───── Source extract

Whether or not Alexander received Theopompus's letter on returning to his Persian palaces is unimportant. Probably it arrived later, but even without it, Harpalus knew that such charges could be laid against him. When news of the purge in the east and the king's uncompromising mood reached Tarsus, he had every reason for alarm: he too had once been in Hamadan, where four generals and six hundred soldiers had now been executed for misconduct. He had two brothers, but one was no longer at court to plead for him, as he had been left to his death as satrap of western India; the other, leader of the archers, was either dead or busy on the borders of Makran. Worst of all, the king was approaching Babylon, where his absence, let alone his monument to Pythionicc, were proof enough of his misbehaviour. Through his mistresses, he was well connected at Athens and he had donated a token present of grain to help the city in her time of persistent famine; he had been made an honorary citizen in return and it was not surprising when he decided to take his baby daughter, save what soldiers and money he could, and make for Athens across an early summer sea.

──────────
───── Given data

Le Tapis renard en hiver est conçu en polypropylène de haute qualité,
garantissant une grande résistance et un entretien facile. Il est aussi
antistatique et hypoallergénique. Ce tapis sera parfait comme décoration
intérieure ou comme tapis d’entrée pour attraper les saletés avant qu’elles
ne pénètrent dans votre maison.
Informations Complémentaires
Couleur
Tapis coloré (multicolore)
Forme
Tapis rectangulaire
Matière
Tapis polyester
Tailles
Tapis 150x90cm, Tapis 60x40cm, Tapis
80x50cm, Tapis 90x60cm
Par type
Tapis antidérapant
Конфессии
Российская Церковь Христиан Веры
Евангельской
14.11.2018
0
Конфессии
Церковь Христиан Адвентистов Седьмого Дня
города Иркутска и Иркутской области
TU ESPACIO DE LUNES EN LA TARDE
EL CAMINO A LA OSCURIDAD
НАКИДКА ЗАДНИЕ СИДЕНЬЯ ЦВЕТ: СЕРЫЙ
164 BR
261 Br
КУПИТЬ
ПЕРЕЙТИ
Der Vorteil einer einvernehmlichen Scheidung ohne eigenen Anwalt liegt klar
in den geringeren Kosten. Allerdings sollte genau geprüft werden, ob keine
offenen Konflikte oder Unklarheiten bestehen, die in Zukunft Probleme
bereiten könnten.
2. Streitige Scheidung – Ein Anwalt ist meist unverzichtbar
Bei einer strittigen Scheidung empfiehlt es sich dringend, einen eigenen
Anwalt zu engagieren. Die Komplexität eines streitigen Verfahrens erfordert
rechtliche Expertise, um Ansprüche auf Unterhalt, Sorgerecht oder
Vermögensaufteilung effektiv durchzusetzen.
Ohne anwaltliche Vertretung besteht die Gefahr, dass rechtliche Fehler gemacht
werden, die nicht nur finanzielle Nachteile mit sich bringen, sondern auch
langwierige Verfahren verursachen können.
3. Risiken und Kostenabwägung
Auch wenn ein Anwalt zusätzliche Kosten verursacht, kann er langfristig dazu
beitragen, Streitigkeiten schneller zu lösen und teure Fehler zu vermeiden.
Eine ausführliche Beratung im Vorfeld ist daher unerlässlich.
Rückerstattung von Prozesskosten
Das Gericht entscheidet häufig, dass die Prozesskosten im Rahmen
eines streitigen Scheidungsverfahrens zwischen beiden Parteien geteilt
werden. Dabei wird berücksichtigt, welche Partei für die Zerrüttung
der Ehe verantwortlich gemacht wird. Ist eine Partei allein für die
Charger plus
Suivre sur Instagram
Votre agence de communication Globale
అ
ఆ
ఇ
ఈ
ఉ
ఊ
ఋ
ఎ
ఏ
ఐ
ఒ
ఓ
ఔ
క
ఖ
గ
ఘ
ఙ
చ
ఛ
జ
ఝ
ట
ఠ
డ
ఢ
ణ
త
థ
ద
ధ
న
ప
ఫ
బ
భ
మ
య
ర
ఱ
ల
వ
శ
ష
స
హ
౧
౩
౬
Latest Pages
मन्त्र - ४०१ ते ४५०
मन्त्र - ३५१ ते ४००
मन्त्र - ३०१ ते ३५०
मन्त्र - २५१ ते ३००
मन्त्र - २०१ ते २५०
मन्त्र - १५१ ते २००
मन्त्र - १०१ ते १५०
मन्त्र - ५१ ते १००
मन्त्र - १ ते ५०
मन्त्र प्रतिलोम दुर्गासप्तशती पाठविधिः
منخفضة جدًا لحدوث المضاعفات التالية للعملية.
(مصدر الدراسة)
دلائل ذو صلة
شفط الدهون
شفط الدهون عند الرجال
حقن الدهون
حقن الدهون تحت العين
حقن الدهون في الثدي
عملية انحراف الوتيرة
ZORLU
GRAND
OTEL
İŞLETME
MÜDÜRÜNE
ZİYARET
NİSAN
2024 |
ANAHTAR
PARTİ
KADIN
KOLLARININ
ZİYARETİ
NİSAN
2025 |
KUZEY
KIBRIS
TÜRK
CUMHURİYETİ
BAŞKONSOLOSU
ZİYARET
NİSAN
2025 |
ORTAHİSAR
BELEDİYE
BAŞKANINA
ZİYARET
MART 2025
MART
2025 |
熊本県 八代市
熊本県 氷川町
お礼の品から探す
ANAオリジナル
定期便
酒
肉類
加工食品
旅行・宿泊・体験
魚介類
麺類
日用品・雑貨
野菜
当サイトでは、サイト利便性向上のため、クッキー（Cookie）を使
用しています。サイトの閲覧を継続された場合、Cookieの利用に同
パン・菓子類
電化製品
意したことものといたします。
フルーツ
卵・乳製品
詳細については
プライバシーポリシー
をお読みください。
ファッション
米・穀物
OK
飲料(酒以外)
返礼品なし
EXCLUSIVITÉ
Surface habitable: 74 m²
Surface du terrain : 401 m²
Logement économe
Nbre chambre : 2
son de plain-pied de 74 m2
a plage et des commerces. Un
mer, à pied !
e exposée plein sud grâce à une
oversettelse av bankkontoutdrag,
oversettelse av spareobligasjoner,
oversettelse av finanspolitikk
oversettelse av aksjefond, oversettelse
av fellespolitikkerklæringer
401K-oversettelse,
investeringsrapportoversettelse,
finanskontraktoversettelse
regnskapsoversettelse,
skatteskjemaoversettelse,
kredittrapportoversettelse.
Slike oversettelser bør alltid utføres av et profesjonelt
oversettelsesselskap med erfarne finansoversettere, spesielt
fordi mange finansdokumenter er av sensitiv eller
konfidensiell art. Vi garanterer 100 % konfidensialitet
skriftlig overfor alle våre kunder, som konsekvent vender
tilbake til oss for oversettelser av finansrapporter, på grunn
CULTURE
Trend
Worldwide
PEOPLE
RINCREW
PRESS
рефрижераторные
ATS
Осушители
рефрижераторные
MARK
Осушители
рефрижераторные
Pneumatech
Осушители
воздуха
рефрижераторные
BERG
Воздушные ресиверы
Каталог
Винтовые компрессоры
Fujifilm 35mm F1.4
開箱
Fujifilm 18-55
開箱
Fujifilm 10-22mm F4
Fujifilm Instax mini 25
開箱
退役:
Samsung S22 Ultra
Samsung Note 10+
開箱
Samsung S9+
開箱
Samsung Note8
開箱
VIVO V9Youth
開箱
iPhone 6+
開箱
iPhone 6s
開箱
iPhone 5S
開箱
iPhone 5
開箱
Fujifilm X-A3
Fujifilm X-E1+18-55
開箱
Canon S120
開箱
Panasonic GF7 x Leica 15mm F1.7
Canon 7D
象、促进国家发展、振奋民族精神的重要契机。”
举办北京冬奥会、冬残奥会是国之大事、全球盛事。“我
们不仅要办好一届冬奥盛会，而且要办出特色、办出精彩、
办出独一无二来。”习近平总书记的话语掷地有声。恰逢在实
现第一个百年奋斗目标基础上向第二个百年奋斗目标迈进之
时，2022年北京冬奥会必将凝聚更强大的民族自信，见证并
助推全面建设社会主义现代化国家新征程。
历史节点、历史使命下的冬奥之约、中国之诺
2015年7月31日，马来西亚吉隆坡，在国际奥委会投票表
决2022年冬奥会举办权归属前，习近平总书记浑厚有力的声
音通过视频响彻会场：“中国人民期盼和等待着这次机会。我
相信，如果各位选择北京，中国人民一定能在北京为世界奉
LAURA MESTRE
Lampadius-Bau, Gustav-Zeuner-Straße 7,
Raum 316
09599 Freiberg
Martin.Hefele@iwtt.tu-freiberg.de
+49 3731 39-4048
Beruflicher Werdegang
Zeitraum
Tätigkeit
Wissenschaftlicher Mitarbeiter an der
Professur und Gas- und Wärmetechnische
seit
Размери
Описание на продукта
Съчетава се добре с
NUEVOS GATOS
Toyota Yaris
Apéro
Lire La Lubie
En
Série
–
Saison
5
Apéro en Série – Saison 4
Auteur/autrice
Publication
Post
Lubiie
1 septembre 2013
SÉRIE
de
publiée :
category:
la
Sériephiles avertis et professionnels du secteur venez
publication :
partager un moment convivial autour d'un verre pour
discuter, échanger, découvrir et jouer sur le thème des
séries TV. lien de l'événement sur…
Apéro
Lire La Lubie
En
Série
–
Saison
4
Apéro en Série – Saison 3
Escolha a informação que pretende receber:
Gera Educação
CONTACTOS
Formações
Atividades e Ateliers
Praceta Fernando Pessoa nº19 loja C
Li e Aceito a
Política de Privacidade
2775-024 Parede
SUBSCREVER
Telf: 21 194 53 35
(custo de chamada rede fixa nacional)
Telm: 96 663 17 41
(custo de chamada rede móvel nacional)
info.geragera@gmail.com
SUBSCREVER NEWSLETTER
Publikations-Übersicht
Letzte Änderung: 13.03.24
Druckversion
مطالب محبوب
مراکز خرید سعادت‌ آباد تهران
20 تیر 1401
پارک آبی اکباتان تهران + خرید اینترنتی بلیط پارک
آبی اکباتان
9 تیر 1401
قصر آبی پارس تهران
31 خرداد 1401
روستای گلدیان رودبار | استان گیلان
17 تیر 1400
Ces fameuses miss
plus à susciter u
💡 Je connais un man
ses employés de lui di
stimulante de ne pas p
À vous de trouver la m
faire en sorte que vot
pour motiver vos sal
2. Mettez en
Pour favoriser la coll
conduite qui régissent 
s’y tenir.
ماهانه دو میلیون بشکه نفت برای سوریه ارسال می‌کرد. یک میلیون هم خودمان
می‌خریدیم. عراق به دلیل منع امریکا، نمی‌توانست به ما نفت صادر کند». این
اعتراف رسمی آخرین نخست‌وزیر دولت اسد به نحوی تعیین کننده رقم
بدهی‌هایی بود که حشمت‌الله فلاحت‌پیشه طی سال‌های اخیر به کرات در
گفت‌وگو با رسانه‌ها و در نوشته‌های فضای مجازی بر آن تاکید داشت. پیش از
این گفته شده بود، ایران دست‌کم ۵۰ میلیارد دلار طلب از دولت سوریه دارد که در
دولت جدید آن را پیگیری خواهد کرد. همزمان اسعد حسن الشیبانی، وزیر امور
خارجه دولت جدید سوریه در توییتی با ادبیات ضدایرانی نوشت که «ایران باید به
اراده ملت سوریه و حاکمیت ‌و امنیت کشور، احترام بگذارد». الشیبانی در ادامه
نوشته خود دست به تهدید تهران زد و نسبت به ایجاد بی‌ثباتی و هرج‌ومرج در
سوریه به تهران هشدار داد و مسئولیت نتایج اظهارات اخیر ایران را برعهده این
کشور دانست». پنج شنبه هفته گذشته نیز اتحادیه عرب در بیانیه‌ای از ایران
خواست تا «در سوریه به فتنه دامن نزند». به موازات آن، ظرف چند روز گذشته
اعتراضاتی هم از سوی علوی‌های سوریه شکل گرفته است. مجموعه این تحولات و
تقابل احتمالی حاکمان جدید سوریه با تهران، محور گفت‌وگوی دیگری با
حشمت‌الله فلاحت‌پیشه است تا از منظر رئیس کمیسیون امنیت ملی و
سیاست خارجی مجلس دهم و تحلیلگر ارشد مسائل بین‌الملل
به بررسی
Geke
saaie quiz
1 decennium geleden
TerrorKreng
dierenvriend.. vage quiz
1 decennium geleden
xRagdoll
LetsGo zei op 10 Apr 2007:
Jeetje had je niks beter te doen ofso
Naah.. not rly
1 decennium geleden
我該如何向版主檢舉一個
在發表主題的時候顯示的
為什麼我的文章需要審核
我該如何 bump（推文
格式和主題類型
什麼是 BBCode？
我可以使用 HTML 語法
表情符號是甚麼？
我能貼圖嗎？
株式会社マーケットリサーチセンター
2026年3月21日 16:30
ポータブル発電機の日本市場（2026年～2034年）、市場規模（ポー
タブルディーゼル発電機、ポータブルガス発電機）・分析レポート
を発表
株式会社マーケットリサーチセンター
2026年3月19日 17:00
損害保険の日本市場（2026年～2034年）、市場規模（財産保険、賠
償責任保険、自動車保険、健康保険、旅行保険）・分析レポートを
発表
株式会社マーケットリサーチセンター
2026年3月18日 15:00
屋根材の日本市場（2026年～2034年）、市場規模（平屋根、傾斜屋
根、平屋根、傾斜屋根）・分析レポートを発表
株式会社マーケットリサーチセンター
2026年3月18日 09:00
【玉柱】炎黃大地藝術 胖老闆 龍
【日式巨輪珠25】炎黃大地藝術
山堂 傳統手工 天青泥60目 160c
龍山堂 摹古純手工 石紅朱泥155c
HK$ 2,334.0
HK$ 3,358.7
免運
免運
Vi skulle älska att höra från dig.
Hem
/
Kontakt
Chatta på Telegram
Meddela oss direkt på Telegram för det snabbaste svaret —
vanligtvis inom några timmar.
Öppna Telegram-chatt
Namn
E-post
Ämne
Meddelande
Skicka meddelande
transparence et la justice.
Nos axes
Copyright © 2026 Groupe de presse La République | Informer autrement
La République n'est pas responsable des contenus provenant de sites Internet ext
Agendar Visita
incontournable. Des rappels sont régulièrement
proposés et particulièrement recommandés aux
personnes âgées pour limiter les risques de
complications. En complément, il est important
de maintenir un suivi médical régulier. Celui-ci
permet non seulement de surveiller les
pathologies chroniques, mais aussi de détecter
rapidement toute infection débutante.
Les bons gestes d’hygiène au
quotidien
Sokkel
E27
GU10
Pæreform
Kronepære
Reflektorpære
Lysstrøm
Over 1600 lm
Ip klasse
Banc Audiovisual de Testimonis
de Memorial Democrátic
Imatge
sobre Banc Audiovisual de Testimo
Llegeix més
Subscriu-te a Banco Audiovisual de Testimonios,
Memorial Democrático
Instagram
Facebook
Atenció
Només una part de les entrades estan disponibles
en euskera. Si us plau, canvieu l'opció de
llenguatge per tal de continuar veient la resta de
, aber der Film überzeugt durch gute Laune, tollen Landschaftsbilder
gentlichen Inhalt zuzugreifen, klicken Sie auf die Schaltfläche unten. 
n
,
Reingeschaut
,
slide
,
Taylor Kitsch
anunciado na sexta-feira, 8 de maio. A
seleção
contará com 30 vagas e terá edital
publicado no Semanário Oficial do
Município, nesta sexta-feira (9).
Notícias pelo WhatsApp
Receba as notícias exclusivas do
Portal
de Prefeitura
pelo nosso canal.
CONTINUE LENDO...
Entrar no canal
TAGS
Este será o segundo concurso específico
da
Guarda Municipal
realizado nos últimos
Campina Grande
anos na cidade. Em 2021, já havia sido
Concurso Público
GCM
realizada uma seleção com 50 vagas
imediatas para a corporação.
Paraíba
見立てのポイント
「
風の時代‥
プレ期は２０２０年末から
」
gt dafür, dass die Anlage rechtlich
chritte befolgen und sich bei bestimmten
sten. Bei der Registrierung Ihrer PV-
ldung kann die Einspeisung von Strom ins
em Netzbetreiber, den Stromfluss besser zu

──────────

Problem to solve> Please continue the passage on Harpalus and Alexander from its last sentence.

Written response>
When the news reached Alexander, probably in May near Susa, it took him by surprise. Harpalus, said two messengers, had fled with 6,ooo mercenary soldiers and as many talents of money and was heading for Athens, presumably with the intention of bribing the citizens to defend him. Alexander thought this incredible and put the messengers in chains. But confirmation earned them their release, and this latest menace from mercenaries finally caused him to order the dismissal of his other satraps' mercenary troops. Harpalus could not be treated so lightly. He knew too many Macedonian officers and he had enough money, unlike Agis or the Persian admirals; orders for his arrest were hastened to Athens both from Olympias the queen regent in Macedonia and from the senior governor on the coast of Asia. Athens, therefore, had reason to hesitate, and Alexander by now had his reasons for a closer interest in the affairs of Greece.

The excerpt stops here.